Chi è Davide Piganzoli
Ventiquattro anni, nato a Morbegno l’8 luglio 2002, Davide Piganzoli è oggi il miglior italiano al Tour de France. Corre per il Team Visma | Lease a Bike, una delle squadre più forti del mondo, dove è arrivato nel 2025 dopo essersi fatto notare come uno dei talenti più puri del ciclismo azzurro. Il biglietto da visita non è male: ottavo alla classifica generale del Giro d’Italia 2026, vittorie di tappa e di classifica in giro per l’Europa, la fama del corridore che in salita non molla mai.
Tredicesimo, e in risalita
Al Tour ci è arrivato senza proclami, e sta rispondendo sul campo. Dopo la decima tappa — quella durissima sul Massiccio Centrale, con sette gran premi della montagna — Piganzoli ha chiuso dodicesimo e ha guadagnato posizioni: adesso è 13° nella generale, a 13’38“ dalla maglia gialla. Non un piazzamento qualsiasi, se si pensa a chi ha davanti e alla montagna che lo circonda.
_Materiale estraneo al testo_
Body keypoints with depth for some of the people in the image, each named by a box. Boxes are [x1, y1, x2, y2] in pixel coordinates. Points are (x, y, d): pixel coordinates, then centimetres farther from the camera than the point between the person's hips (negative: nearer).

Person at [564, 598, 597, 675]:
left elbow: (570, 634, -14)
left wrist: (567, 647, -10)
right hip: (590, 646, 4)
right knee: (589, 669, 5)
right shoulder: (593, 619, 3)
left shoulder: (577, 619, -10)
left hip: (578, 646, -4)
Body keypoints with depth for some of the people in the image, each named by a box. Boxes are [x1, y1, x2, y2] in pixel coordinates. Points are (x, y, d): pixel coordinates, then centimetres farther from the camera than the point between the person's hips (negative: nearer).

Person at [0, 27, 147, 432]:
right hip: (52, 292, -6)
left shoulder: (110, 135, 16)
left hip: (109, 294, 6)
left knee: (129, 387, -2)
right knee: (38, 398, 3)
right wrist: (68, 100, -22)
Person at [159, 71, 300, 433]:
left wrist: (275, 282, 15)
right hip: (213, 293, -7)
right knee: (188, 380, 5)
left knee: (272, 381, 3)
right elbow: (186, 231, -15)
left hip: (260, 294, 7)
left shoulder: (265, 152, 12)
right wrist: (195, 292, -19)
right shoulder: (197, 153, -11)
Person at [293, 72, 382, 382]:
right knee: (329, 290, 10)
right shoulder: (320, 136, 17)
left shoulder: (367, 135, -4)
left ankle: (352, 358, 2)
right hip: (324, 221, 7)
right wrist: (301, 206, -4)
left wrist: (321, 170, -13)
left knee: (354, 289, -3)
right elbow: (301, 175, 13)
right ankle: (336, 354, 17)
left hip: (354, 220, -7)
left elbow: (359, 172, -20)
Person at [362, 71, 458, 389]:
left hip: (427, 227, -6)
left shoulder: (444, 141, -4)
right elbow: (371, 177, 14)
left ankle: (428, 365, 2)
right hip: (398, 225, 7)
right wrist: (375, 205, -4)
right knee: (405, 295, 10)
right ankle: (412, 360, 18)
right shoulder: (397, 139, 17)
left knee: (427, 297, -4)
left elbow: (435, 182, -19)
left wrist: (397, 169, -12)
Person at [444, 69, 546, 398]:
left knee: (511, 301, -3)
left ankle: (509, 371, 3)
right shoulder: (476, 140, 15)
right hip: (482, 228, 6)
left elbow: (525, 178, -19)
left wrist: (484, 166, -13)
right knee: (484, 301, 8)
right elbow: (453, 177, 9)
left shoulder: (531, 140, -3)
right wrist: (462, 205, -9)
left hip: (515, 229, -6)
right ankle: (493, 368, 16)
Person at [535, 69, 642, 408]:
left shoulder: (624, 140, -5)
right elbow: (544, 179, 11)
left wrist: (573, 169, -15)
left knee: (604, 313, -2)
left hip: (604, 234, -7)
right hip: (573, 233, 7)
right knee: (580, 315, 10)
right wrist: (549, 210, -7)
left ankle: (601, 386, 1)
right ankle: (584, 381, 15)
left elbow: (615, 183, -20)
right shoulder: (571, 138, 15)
“Volevamo provarci. Pogačar è molto forte, ma il Tour non è finito.”
Sono parole sue, e raccontano bene il personaggio: nessuna resa, testa già alla tappa dopo.
Il sogno si chiama top-10
L’obiettivo, adesso, ha un numero preciso: chiudere tra i primi dieci a Parigi. È lì, a un pugno di posizioni, e le occasioni per prendersele non mancano. Oggi — tappa 11, la Vichy–Nevers, 161 chilometri piatti — è giornata da velocisti: per gli uomini di classifica come lui è quasi un respiro prima delle salite che contano. Perché è in montagna, nelle tappe ancora da correre, che quel sogno diventerà realtà o resterà tale.
Il Tour, in cima, ha già un padrone. Ma la corsa più interessante, per noi, è quella di un ragazzo di Morbegno che scala la classifica una posizione alla volta. Occhio a Piganzoli.